Provided records:
--- --- ---

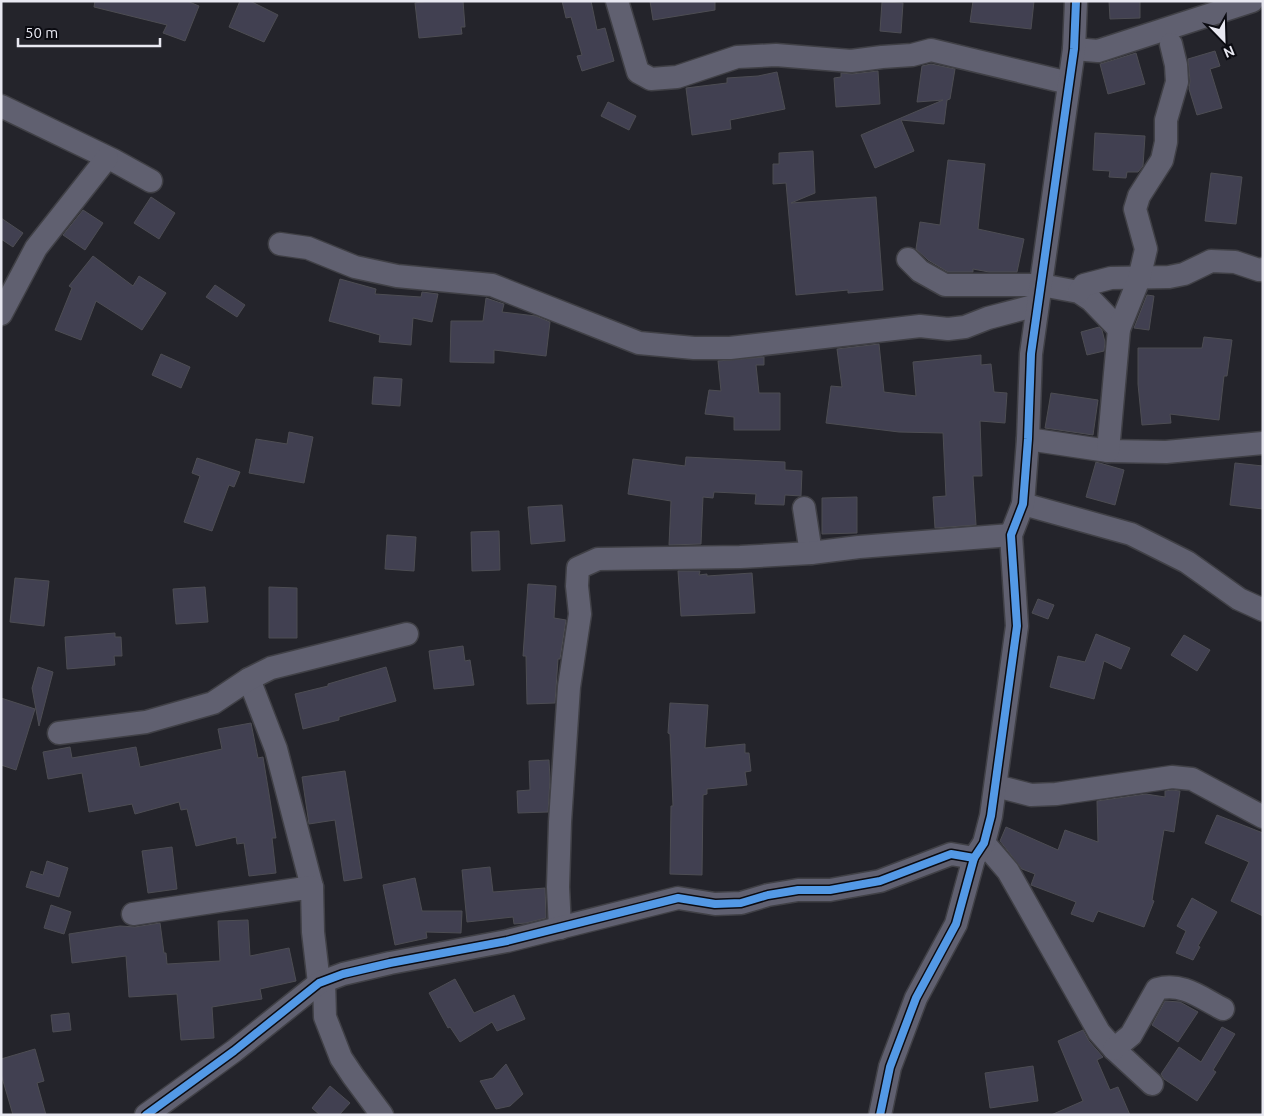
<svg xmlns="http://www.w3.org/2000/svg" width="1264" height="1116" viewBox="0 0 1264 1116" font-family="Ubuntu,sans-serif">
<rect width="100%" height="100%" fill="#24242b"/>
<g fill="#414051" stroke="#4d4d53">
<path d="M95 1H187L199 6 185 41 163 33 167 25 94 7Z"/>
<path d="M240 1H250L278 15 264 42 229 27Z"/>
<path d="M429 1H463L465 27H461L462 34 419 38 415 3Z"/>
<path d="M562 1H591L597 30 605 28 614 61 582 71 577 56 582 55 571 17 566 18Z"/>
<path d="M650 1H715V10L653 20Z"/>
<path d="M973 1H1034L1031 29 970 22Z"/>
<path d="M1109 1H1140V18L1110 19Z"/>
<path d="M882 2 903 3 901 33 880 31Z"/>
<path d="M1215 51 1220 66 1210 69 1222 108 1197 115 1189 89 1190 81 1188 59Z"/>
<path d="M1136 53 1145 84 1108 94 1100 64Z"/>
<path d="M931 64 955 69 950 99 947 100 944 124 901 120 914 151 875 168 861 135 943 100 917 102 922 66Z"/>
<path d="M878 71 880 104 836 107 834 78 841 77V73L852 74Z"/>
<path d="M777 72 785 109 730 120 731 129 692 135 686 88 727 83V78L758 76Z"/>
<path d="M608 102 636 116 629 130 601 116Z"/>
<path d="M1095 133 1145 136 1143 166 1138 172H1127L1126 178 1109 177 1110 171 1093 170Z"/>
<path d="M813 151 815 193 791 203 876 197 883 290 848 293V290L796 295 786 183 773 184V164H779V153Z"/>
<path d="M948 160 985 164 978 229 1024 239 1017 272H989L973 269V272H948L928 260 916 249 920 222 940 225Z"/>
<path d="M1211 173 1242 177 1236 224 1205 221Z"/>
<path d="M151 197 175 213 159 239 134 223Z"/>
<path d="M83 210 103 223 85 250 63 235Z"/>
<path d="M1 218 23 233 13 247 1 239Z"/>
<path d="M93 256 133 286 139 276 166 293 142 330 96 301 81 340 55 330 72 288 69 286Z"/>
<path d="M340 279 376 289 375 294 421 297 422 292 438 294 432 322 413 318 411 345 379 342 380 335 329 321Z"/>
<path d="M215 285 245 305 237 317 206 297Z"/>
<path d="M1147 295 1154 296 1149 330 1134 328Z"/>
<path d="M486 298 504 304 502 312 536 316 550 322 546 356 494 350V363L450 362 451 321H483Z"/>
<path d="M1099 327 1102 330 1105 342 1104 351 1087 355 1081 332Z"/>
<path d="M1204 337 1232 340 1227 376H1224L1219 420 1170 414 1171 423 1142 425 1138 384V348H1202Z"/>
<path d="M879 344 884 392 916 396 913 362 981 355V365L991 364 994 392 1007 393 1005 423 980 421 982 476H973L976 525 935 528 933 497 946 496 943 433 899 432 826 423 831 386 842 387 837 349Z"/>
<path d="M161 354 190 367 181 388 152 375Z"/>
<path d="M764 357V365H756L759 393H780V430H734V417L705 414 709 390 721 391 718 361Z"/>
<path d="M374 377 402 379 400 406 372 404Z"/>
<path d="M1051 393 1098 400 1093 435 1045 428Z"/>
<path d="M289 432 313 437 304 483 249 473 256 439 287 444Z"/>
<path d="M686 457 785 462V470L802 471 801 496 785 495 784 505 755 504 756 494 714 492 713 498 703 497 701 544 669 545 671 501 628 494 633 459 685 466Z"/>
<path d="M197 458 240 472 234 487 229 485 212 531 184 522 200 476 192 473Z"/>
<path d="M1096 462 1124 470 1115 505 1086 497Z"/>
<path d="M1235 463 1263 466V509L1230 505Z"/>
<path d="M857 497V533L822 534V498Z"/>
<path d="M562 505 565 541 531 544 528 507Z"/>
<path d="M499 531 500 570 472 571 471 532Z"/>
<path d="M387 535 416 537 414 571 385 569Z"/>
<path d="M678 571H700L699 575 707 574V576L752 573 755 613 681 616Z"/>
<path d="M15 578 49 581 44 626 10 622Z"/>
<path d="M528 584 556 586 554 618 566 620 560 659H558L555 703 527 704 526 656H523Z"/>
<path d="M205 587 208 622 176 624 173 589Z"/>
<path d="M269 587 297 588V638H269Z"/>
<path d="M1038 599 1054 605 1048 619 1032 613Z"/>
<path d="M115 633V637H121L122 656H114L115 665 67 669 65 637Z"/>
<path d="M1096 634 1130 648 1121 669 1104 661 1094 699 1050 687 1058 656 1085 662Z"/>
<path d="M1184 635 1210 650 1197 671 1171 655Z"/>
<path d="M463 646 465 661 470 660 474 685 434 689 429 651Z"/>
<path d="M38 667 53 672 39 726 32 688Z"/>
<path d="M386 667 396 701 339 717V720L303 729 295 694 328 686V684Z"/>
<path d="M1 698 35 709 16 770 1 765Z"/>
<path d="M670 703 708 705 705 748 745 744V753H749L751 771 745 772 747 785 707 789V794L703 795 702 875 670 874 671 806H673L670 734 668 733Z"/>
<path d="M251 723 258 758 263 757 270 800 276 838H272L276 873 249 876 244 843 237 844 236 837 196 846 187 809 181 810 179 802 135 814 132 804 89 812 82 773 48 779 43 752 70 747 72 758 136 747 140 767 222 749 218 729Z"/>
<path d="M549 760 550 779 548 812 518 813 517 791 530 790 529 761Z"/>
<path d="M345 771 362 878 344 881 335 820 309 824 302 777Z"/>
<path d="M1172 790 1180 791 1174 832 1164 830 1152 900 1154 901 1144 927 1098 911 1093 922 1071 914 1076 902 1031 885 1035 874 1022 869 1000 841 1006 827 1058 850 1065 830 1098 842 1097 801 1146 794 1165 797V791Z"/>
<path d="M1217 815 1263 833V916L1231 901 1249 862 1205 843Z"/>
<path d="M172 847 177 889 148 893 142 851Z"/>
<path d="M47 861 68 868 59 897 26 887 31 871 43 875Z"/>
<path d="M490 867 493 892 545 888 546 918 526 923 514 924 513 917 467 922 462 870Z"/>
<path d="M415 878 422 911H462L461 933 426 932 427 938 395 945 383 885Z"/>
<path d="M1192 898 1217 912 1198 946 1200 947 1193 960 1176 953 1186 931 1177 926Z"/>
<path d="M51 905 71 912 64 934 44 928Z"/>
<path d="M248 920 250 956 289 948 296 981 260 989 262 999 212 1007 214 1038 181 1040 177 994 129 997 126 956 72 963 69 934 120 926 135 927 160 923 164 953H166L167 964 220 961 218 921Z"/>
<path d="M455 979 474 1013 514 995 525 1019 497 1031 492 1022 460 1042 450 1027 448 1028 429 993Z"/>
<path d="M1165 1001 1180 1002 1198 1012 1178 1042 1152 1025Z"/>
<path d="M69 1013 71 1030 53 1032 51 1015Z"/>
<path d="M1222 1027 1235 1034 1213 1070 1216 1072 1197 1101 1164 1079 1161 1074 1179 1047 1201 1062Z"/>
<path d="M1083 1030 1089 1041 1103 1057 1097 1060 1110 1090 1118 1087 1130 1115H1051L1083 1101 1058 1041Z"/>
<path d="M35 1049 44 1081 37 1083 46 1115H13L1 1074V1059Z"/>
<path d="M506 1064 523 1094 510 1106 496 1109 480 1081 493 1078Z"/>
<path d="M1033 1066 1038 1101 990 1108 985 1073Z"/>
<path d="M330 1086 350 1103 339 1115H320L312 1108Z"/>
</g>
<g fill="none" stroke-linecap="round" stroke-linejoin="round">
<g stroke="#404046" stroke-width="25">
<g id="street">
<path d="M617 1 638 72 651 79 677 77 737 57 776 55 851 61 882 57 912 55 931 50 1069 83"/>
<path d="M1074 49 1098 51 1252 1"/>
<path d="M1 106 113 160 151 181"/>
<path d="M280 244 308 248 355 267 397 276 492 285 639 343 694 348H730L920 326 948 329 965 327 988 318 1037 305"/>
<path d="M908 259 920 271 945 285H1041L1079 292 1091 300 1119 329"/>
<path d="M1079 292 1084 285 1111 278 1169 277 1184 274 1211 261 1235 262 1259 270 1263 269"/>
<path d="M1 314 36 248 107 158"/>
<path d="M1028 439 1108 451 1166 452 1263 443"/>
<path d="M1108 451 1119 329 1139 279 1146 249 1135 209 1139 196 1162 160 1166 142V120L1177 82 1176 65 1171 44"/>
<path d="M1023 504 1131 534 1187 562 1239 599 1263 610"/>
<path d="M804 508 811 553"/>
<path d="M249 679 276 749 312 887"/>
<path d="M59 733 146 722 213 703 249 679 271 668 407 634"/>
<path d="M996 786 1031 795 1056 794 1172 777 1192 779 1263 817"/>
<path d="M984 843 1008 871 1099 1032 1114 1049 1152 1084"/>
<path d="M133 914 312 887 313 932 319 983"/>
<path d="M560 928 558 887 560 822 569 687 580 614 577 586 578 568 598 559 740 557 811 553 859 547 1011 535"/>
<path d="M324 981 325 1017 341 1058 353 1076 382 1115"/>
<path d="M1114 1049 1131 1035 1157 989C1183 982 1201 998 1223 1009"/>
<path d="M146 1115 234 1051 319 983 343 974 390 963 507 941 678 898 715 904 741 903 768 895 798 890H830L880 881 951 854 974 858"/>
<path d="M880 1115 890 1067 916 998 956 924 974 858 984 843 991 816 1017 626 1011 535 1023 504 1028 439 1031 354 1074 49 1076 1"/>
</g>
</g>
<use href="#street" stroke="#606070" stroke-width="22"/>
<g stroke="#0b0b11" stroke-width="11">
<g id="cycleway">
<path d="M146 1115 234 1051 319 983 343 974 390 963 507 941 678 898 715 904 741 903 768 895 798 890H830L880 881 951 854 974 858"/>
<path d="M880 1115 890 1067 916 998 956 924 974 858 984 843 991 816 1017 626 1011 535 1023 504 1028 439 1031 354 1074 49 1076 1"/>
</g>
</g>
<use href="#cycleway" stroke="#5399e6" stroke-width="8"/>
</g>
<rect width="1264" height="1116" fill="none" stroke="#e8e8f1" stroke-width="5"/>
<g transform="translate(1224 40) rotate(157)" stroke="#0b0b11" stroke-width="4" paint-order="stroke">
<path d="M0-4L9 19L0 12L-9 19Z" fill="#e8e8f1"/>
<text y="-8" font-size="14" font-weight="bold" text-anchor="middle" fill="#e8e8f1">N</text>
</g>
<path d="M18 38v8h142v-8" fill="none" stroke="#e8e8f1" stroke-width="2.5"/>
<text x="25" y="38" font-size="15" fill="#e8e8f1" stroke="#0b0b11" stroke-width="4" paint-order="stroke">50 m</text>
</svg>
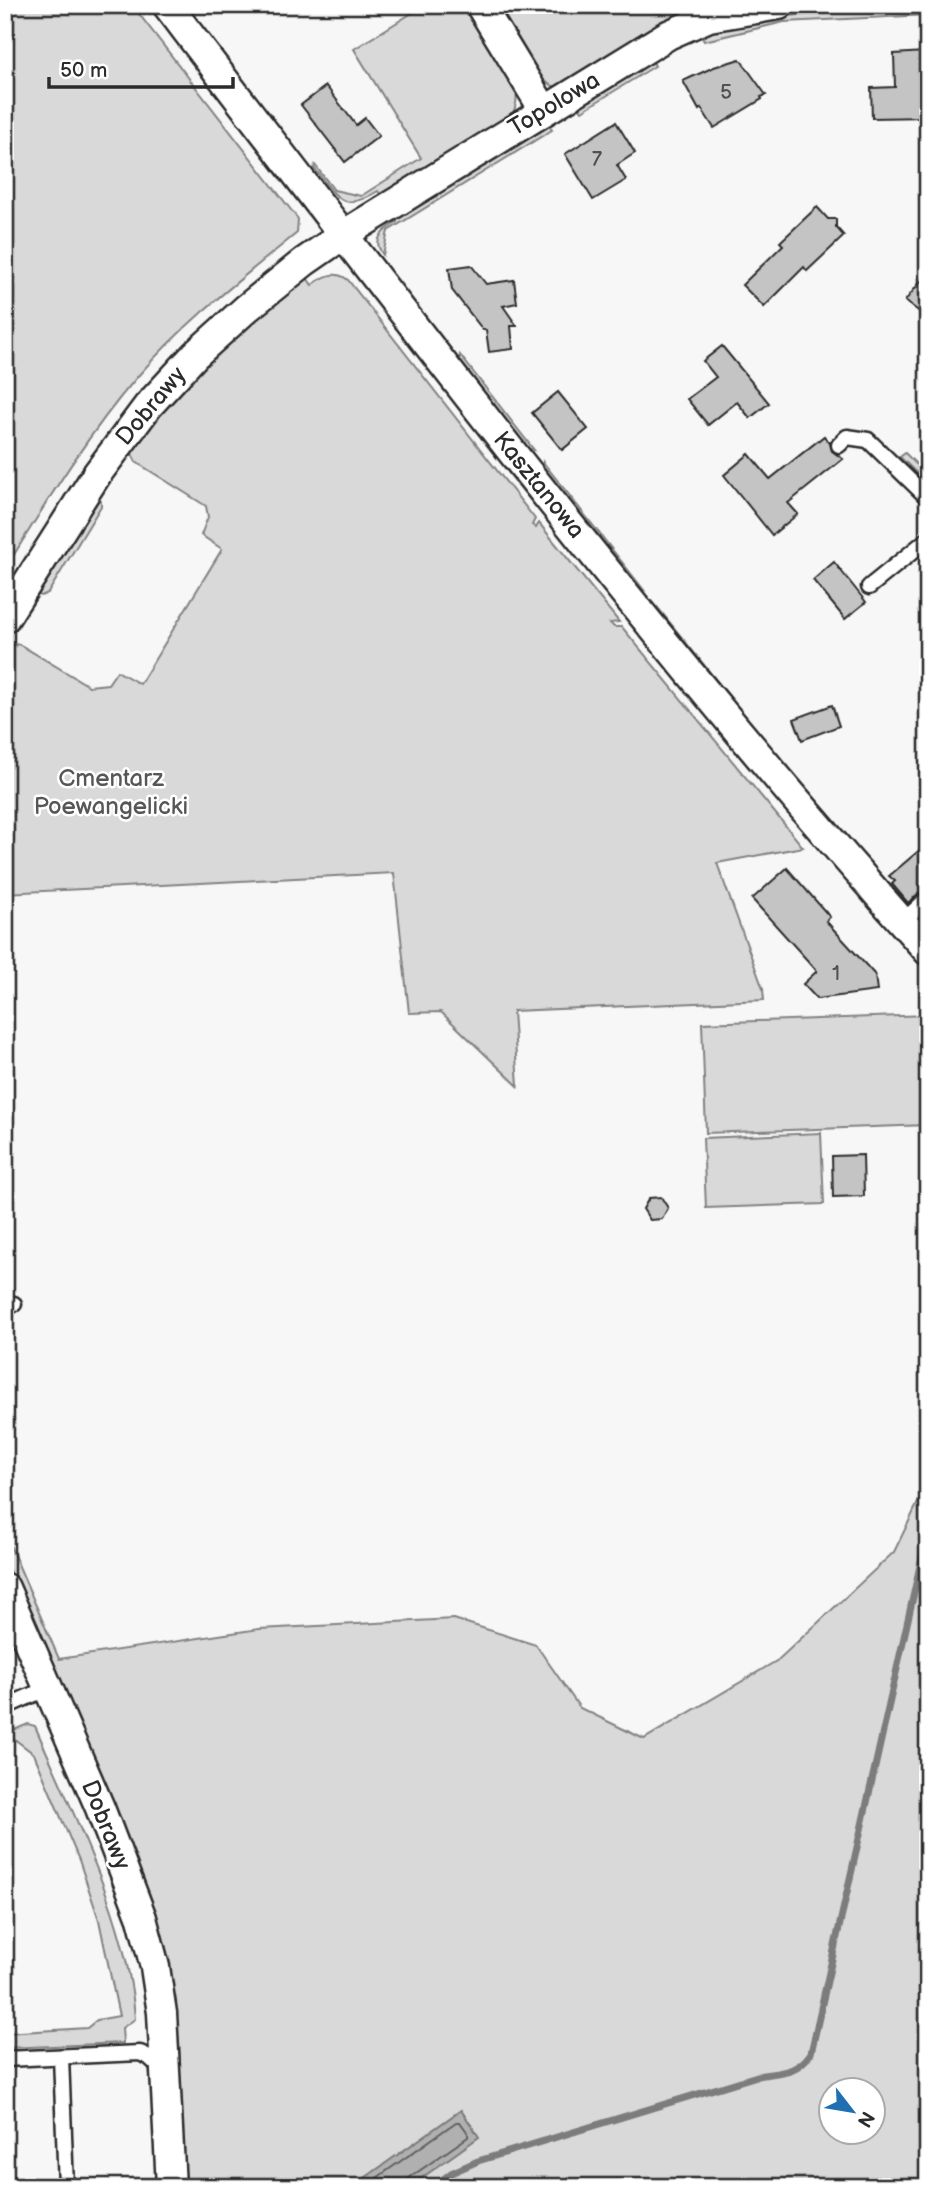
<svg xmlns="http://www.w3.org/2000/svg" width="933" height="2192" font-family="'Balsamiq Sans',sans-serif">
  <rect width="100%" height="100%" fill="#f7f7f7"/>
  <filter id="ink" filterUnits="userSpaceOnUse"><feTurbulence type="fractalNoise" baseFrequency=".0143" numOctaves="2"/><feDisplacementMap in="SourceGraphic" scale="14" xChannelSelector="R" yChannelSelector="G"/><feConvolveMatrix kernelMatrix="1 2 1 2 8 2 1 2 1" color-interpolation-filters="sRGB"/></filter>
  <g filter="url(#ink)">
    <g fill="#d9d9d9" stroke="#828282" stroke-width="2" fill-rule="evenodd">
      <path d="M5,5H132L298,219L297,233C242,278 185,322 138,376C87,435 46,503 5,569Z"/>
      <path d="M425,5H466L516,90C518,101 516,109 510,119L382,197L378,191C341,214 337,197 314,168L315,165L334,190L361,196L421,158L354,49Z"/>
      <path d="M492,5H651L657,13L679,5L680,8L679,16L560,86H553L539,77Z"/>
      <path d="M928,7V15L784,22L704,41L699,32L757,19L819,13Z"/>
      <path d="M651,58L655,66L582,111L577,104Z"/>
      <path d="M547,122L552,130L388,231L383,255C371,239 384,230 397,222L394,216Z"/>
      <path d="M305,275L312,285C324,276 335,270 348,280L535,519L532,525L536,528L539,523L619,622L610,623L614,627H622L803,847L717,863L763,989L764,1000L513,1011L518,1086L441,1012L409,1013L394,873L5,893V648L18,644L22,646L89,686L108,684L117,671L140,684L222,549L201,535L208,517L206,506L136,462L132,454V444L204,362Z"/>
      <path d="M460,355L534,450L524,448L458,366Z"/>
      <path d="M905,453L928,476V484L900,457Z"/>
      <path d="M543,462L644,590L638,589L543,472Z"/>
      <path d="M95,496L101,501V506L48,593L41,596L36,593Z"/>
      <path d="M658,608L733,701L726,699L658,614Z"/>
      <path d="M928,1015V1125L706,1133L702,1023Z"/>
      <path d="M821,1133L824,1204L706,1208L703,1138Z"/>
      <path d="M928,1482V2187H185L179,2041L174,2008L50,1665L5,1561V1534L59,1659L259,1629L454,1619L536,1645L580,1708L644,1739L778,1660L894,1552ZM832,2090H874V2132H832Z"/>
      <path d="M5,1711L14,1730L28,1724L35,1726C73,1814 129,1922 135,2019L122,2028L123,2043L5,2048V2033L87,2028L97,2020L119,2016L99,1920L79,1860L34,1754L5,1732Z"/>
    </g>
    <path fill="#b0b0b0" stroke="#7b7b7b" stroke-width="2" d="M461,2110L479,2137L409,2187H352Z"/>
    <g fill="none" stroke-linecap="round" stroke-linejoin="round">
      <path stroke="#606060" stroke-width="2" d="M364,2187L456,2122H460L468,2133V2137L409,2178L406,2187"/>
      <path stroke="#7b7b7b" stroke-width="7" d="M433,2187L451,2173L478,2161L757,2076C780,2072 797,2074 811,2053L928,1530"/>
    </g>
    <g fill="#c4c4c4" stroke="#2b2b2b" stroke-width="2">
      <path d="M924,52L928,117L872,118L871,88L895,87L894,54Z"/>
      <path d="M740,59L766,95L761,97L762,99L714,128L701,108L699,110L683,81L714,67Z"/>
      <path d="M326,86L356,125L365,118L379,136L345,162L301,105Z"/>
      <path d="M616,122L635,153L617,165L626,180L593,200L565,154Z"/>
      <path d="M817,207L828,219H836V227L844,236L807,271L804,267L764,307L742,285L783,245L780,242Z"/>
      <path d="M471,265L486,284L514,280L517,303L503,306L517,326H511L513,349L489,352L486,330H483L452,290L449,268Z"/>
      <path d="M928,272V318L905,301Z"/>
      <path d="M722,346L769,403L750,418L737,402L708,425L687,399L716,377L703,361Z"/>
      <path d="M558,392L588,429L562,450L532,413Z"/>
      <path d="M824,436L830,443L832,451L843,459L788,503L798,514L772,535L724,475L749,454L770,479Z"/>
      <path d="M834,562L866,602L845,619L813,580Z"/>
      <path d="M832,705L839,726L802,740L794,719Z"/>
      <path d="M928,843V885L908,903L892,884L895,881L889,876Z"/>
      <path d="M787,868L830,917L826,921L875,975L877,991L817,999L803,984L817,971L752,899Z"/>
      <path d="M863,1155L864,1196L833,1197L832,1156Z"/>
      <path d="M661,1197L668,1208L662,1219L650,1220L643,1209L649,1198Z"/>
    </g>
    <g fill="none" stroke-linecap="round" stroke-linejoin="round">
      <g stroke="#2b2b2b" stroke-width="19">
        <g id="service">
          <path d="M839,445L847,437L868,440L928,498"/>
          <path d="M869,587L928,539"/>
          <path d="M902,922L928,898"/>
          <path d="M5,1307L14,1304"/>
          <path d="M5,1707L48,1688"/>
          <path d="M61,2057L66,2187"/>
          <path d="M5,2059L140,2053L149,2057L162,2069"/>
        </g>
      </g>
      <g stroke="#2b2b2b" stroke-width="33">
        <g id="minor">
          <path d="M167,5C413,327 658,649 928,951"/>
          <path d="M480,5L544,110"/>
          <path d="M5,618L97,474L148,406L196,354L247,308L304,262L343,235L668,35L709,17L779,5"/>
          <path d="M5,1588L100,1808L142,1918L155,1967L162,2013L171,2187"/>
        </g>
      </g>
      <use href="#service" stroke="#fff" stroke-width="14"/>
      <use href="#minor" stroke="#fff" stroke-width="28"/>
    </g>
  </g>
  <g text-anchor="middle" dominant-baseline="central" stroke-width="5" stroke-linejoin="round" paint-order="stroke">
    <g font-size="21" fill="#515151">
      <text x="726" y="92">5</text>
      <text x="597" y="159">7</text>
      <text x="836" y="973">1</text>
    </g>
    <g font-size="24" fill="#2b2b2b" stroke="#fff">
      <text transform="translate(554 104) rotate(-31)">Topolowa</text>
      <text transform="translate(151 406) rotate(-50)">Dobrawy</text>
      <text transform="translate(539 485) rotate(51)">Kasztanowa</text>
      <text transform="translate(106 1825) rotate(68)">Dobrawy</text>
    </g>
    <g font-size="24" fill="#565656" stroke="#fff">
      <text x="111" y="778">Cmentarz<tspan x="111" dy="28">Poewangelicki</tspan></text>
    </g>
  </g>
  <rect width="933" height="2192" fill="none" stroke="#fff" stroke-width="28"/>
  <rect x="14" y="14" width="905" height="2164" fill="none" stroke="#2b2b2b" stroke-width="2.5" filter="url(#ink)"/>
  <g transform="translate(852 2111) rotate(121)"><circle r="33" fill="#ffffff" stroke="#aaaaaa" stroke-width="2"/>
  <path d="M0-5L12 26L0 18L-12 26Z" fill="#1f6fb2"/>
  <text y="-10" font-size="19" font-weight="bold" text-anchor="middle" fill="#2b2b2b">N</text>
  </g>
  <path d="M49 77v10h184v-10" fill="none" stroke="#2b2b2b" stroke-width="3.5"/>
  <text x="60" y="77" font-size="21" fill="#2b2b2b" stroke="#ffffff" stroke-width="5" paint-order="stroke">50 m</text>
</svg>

--- --- ---

Instructions to follow: Compute how many lines in the material contain the word "anchor". Only the result should be written.

Response: 3